#### [Brief]
Copy all of the entries that follow, exactly.

Exercise inputs below:

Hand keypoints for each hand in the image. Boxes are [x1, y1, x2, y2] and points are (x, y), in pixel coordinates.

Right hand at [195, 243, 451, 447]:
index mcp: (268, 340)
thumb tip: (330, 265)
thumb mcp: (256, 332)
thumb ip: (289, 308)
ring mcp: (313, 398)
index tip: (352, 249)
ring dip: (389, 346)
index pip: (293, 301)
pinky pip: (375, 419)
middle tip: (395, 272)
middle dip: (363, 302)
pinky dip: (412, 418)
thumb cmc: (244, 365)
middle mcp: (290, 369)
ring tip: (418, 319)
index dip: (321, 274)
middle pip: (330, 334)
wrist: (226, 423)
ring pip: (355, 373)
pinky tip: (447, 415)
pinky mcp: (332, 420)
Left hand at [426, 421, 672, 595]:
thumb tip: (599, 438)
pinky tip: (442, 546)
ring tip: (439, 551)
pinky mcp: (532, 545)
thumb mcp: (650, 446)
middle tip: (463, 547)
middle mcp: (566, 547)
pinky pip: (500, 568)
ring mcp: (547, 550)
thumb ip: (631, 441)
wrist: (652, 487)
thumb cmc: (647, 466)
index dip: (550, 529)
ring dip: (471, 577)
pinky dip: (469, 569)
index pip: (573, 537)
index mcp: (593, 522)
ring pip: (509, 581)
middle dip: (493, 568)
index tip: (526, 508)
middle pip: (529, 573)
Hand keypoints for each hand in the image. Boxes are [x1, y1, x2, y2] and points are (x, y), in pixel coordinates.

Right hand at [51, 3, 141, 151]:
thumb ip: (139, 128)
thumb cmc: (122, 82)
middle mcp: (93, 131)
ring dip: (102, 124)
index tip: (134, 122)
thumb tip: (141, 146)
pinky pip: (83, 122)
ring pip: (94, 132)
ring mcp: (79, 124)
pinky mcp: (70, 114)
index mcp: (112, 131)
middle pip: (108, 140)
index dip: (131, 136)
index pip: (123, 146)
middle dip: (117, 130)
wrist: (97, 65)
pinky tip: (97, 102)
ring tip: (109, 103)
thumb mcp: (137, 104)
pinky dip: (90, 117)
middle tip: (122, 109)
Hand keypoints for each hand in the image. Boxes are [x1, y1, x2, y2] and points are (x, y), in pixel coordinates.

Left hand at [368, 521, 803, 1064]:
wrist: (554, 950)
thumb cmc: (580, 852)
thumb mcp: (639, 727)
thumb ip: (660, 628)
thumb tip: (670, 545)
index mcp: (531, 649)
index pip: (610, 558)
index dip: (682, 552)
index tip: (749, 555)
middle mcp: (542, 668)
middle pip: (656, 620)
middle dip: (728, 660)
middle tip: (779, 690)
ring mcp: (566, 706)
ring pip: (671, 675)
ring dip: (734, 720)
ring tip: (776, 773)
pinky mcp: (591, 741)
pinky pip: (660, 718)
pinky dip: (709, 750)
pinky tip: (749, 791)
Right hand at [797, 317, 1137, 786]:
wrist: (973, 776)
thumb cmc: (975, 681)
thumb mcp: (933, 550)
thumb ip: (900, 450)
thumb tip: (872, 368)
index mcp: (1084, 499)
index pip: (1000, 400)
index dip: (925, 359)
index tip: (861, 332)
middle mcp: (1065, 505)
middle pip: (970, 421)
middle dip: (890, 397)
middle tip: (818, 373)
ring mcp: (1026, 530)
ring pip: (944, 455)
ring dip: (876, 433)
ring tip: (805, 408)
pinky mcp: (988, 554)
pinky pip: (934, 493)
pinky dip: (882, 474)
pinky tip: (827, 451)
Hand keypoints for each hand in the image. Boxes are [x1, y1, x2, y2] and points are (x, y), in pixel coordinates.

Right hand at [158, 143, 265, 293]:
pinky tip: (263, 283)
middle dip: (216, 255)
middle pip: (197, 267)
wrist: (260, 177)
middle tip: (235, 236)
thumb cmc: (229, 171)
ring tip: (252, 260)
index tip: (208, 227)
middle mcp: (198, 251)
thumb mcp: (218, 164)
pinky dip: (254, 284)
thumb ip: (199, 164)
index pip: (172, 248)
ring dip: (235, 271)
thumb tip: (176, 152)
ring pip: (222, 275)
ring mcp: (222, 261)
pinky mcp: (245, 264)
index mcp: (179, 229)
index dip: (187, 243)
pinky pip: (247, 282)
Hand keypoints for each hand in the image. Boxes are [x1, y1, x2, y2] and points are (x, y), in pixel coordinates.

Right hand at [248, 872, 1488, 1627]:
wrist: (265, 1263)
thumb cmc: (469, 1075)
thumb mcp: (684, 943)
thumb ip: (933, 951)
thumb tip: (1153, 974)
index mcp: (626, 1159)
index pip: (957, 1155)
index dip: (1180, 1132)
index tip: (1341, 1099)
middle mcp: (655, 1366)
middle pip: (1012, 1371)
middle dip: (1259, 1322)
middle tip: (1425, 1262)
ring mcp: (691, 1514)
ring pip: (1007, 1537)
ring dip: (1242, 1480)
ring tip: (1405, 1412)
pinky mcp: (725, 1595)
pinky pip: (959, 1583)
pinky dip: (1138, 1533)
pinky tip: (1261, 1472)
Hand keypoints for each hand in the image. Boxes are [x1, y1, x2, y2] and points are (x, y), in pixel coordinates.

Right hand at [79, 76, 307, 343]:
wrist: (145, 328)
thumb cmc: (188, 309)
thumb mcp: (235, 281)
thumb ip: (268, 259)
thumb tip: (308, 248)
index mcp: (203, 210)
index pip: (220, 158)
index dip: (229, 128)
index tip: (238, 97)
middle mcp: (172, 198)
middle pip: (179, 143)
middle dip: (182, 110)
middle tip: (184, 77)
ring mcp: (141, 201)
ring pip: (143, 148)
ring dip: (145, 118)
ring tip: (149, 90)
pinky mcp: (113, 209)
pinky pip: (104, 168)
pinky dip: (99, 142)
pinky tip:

End of Exercise inputs.

#### [Result for this exercise]
Hand keypoints for each hand in the image. Boxes are [x1, y1, x2, y2] and points are (x, y), in pixel coordinates.

Right hand at [195, 243, 451, 447]:
index mcp: (268, 340)
thumb tip: (330, 265)
thumb mcp: (256, 332)
thumb ip: (289, 308)
ring mcp: (313, 398)
index tip: (352, 249)
ring dip: (389, 346)
index pip: (293, 301)
pinky pip: (375, 419)
middle tip: (395, 272)
middle dip: (363, 302)
pinky dip: (412, 418)
thumb cmc: (244, 365)
middle mcp: (290, 369)
ring tip: (418, 319)
index dip: (321, 274)
middle pip: (330, 334)
wrist: (226, 423)
ring pip: (355, 373)
pinky tip: (447, 415)
pinky mcp: (332, 420)
Left hand at [426, 421, 672, 595]:
thumb tip: (599, 438)
pinky tip: (442, 546)
ring tip: (439, 551)
pinky mcp: (532, 545)
thumb mcp: (650, 446)
middle tip: (463, 547)
middle mcp: (566, 547)
pinky pip: (500, 568)
ring mcp: (547, 550)
thumb ip: (631, 441)
wrist: (652, 487)
thumb cmc: (647, 466)
index dip: (550, 529)
ring dip: (471, 577)
pinky dip: (469, 569)
index pip: (573, 537)
index mcp: (593, 522)
ring pip: (509, 581)
middle dip: (493, 568)
index tip: (526, 508)
middle pip: (529, 573)
Hand keypoints for each hand in the image. Boxes are [x1, y1, x2, y2] and points are (x, y), in pixel coordinates.

Right hand at [51, 3, 141, 151]:
thumb ip: (139, 128)
thumb cmc: (122, 82)
middle mcp: (93, 131)
ring dip: (102, 124)
index tip: (134, 122)
thumb tip: (141, 146)
pinky pip: (83, 122)
ring pip: (94, 132)
ring mcp: (79, 124)
pinky mcp: (70, 114)
index mcp: (112, 131)
middle pip: (108, 140)
index dip: (131, 136)
index pip: (123, 146)
middle dip: (117, 130)
wrist: (97, 65)
pinky tip: (97, 102)
ring tip: (109, 103)
thumb mcp: (137, 104)
pinky dip: (90, 117)
middle tip: (122, 109)
Hand keypoints for each hand in the image. Boxes are [x1, y1, x2, y2] and points are (x, y), in pixel coordinates.

Left hand at [368, 521, 803, 1064]:
wrist: (554, 950)
thumb cmc: (580, 852)
thumb mcp: (639, 727)
thumb ip: (660, 628)
thumb tip: (670, 545)
index mcp: (531, 649)
index pip: (610, 558)
index dip: (682, 552)
index tip: (749, 555)
middle mcp: (542, 668)
middle pip: (656, 620)
middle dip: (728, 660)
middle tip: (779, 690)
ring mcp: (566, 706)
ring pip: (671, 675)
ring dip: (734, 720)
ring tip: (776, 773)
pinky mcp: (591, 741)
pinky pip: (660, 718)
pinky dip: (709, 750)
pinky tip: (749, 791)
Right hand at [797, 317, 1137, 786]:
wrist: (973, 776)
thumb cmc: (975, 681)
thumb mcp: (933, 550)
thumb ip: (900, 450)
thumb tip: (872, 368)
index mcp: (1084, 499)
index pip: (1000, 400)
index dip: (925, 359)
index tip: (861, 332)
middle mcp: (1065, 505)
middle pip: (970, 421)
middle dip: (890, 397)
middle tip: (818, 373)
ring mcp: (1026, 530)
ring pip: (944, 455)
ring dip: (876, 433)
ring tip: (805, 408)
pinky mcp: (988, 554)
pinky pip: (934, 493)
pinky dip: (882, 474)
pinky tip: (827, 451)
Hand keypoints for each hand in the image. Boxes are [x1, y1, x2, y2] and points are (x, y), in pixel coordinates.

Right hand at [158, 143, 265, 293]:
pinky tip: (263, 283)
middle dip: (216, 255)
middle pip: (197, 267)
wrist: (260, 177)
middle tip: (235, 236)
thumb cmc: (229, 171)
ring tip: (252, 260)
index tip: (208, 227)
middle mcp: (198, 251)
thumb mcp: (218, 164)
pinky dip: (254, 284)
thumb ip: (199, 164)
index pip: (172, 248)
ring dip: (235, 271)
thumb tip: (176, 152)
ring pip: (222, 275)
ring mcp: (222, 261)
pinky mcp: (245, 264)
index mcp: (179, 229)
index dip: (187, 243)
pinky pip: (247, 282)
Hand keypoints for each hand in the image. Boxes are [x1, y1, x2, y2] and points are (x, y), in pixel coordinates.

Right hand at [248, 872, 1488, 1627]:
wrist: (265, 1263)
thumb cmc: (469, 1075)
thumb mcp: (684, 943)
thumb ip: (933, 951)
thumb tip: (1153, 974)
index mcp: (626, 1159)
index pip: (957, 1155)
index dip: (1180, 1132)
index tip: (1341, 1099)
middle mcp: (655, 1366)
middle pip: (1012, 1371)
middle dip: (1259, 1322)
middle tip: (1425, 1262)
ring mcp: (691, 1514)
ring pip: (1007, 1537)
ring dip: (1242, 1480)
ring tip: (1405, 1412)
pinky mcp: (725, 1595)
pinky pip: (959, 1583)
pinky dip: (1138, 1533)
pinky tip: (1261, 1472)
Hand keypoints for each hand in the image. Boxes are [x1, y1, x2, y2] and points are (x, y), in pixel coordinates.

Right hand at [79, 76, 307, 343]:
wrist: (145, 328)
thumb cmc: (188, 309)
thumb mcp: (235, 281)
thumb ip: (268, 259)
thumb tip: (308, 248)
index mcp: (203, 210)
index pip: (220, 158)
index dip: (229, 128)
index tip: (238, 97)
middle mcp: (172, 198)
middle pip: (179, 143)
middle dip: (182, 110)
middle tip: (184, 77)
ring mcp: (141, 201)
ring pip: (143, 148)
ring dip: (145, 118)
ring tip: (149, 90)
pinky mcp: (113, 209)
pinky pip: (104, 168)
pinky dip: (99, 142)
pinky tip:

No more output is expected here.